_Dataset extract_
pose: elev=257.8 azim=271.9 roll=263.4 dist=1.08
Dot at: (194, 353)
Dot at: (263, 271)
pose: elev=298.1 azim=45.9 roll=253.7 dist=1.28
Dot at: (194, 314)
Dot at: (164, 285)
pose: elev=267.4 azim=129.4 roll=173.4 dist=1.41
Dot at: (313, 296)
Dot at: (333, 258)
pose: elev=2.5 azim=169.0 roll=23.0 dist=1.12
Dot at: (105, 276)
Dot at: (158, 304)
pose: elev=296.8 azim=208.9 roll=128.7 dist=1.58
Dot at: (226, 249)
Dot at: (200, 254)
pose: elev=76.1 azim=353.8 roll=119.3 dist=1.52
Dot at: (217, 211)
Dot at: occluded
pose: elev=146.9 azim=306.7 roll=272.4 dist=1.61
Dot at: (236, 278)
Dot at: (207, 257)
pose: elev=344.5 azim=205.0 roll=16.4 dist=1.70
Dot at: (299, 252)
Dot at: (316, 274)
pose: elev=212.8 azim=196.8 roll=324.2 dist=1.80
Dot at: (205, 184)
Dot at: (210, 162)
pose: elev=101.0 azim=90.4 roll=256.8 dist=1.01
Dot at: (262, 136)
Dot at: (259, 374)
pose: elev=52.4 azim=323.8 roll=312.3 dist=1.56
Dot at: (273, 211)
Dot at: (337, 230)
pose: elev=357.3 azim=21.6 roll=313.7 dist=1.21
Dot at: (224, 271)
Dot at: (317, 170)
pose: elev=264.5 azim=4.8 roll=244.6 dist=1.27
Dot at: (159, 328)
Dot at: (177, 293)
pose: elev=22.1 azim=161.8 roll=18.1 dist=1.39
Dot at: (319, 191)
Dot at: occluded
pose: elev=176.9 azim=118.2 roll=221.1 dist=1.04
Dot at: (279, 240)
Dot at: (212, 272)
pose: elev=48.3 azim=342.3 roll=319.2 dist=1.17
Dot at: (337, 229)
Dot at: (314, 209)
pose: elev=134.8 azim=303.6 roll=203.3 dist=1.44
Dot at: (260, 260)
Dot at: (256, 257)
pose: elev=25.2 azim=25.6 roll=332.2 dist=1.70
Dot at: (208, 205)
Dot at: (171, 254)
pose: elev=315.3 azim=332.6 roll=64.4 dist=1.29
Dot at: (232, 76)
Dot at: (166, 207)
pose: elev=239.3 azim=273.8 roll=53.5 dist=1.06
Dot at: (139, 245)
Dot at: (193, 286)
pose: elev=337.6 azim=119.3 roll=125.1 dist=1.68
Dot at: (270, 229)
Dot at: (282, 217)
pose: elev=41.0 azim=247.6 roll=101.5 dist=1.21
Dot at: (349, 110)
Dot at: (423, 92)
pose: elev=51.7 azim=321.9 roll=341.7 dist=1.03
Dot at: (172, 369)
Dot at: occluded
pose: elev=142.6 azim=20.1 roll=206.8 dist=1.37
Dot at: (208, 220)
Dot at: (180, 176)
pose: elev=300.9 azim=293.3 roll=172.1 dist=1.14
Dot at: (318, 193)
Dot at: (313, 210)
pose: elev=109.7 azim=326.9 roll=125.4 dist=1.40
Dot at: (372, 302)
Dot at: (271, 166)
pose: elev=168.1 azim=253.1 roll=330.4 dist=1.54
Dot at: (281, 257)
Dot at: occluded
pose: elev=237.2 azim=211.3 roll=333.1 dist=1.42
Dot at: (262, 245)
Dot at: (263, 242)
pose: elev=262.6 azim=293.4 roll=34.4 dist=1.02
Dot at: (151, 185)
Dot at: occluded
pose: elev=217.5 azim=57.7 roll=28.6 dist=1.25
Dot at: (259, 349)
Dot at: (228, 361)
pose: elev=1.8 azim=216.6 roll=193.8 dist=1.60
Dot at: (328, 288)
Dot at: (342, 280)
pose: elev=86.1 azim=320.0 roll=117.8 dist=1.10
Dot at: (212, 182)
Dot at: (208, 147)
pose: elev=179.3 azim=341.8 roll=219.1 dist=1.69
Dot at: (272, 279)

_Task statement_
Edit the items from the very start through the line with "Dot at: (337, 230)", replacing each "pose" with "camera" and leaving everything else unchanged. Give only those lines.

_Result below_
camera: elev=257.8 azim=271.9 roll=263.4 dist=1.08
Dot at: (194, 353)
Dot at: (263, 271)
camera: elev=298.1 azim=45.9 roll=253.7 dist=1.28
Dot at: (194, 314)
Dot at: (164, 285)
camera: elev=267.4 azim=129.4 roll=173.4 dist=1.41
Dot at: (313, 296)
Dot at: (333, 258)
camera: elev=2.5 azim=169.0 roll=23.0 dist=1.12
Dot at: (105, 276)
Dot at: (158, 304)
camera: elev=296.8 azim=208.9 roll=128.7 dist=1.58
Dot at: (226, 249)
Dot at: (200, 254)
camera: elev=76.1 azim=353.8 roll=119.3 dist=1.52
Dot at: (217, 211)
Dot at: occluded
camera: elev=146.9 azim=306.7 roll=272.4 dist=1.61
Dot at: (236, 278)
Dot at: (207, 257)
camera: elev=344.5 azim=205.0 roll=16.4 dist=1.70
Dot at: (299, 252)
Dot at: (316, 274)
camera: elev=212.8 azim=196.8 roll=324.2 dist=1.80
Dot at: (205, 184)
Dot at: (210, 162)
camera: elev=101.0 azim=90.4 roll=256.8 dist=1.01
Dot at: (262, 136)
Dot at: (259, 374)
camera: elev=52.4 azim=323.8 roll=312.3 dist=1.56
Dot at: (273, 211)
Dot at: (337, 230)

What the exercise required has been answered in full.